Auch der Wochenmarkt-Verkauf laufe sehr gut. Man habe das Gefühl, dass Menschen große Läden meiden und lieber auf den Wochenmarkt gehen, stellte Albert fest. Resümierend sagte er: „Gerade läuft es für uns gut, aber manchmal muss man auch mit weniger zufrieden sein. Andere Kollegen haben die Preise enorm angezogen. Aber wenn man aus dieser Situation großen Profit herausschlagen will, dann ist man eh falsch aufgestellt. Wir haben kriegsähnliche Zeiten, da muss man sich solidarisch zeigen.“

So rosig wie bei Familie Albert sieht es auf dem Spargelhof Hay in Kembs nicht aus. „Bis jetzt ist die Saison katastrophal. Wir haben enorme finanzielle Einbußen. Wir müssen jetzt die Bälle flach halten, was die Kosten angeht“, sagte Hofbesitzer Paul Hay auf HP-Nachfrage. Auch bei den Saisonhelfern gab es Schwierigkeiten, berichtete der Landwirt: „Ich habe zwar Erntehelfer bekommen, wie geplant ist es aber nicht gelaufen. Eigentlich wollte ich zehn Rumänen, aber die konnten und wollten auch teilweise aus Angst nicht anreisen. Mit polnischen Saisonkräften konnten wir dann aber doch starten“, erklärte Hay seine aktuelle Situation durch die Coronapandemie. Jetzt arbeite er nur mit etwa einem Drittel der Belegschaft plus zwei Studenten aus Deutschland.
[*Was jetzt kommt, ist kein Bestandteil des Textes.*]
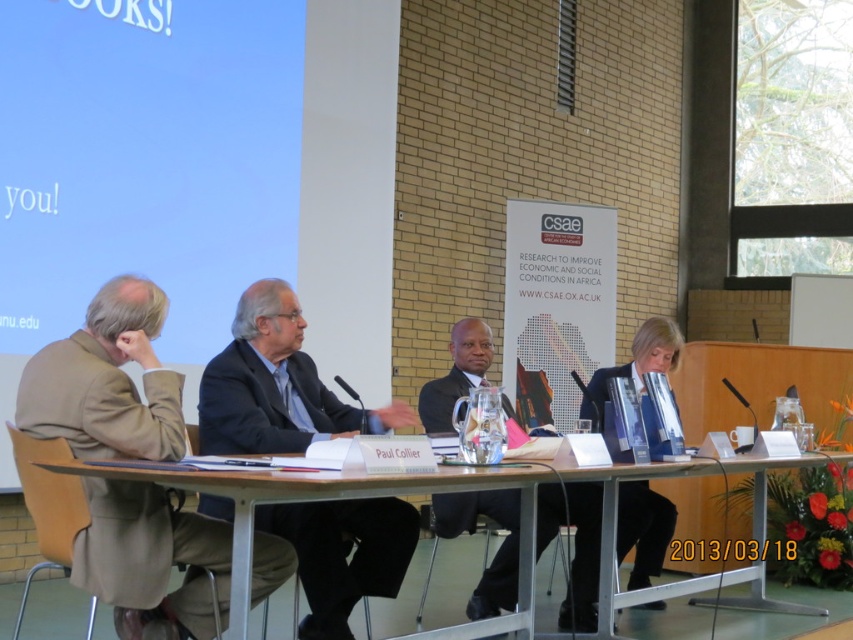
Question: Does dark suit at center appear on the right side of blue fabric jacket at center?

Choices:
 (A) no
 (B) yes

Answer: (A)

Question: Among these objects, which one is nearest to the camera?

Choices:
 (A) clear plastic table at center
 (B) blue fabric jacket at center

Answer: (A)

Question: Which object is positioned farthest from the blue fabric jacket at center?

Choices:
 (A) brown woolen jacket at left
 (B) dark suit at center

Answer: (A)

Question: Which of the following is the closest to the observer?

Choices:
 (A) (129, 637)
 (B) (654, 512)
 (C) (521, 483)

Answer: (A)

Question: Can you confirm if brown woolen jacket at left is positioned to the left of dark suit at center?

Choices:
 (A) no
 (B) yes

Answer: (B)

Question: Where is dark suit at center located in relation to clear plastic table at center in the image?

Choices:
 (A) above
 (B) below

Answer: (A)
Die beiden Studenten waren allerdings nicht die einzigen, die sich bei Familie Hay gemeldet hatten. „14 Tage stand das Telefon nicht still. Wir hatten reihenweise Bewerbungen. Wir hätten mit hiesigen Leuten arbeiten können, aber das wäre nicht planbar gewesen“, erklärte Paul Hay und sagte weiter: „Viele davon sind auf Kurzarbeit. Wenn die plötzlich wieder arbeiten müssen, fehlen uns wieder Erntehelfer“, erklärte der Spargelexperte das Dilemma. Aktuell werde so eben nur ein Drittel produziert. Die restlichen beiden Drittel – üblicherweise für Gastronomie und Touristen – würden derzeit ohnehin wegfallen. So könnte es unter Umständen sein, dass der restliche Spargel bis zum nächsten Jahr durchwachsen müsse, erklärte Paul Hay und fügte hinzu: „Bei den Erdbeeren ist das anders, die werden schlecht.“ Auch an die Großmärkte könne er seinen Spargel derzeit nicht verkaufen, „die sind auch alle voll, die nehmen nichts mehr an“, so Hay. Paul Hay und seine Familie hoffen jetzt, dass sie durch die Zweitwohnungsbesitzer doch noch etwas mehr verkaufen können und dass es dann vielleicht doch noch eine halbwegs normale Saison werden könnte.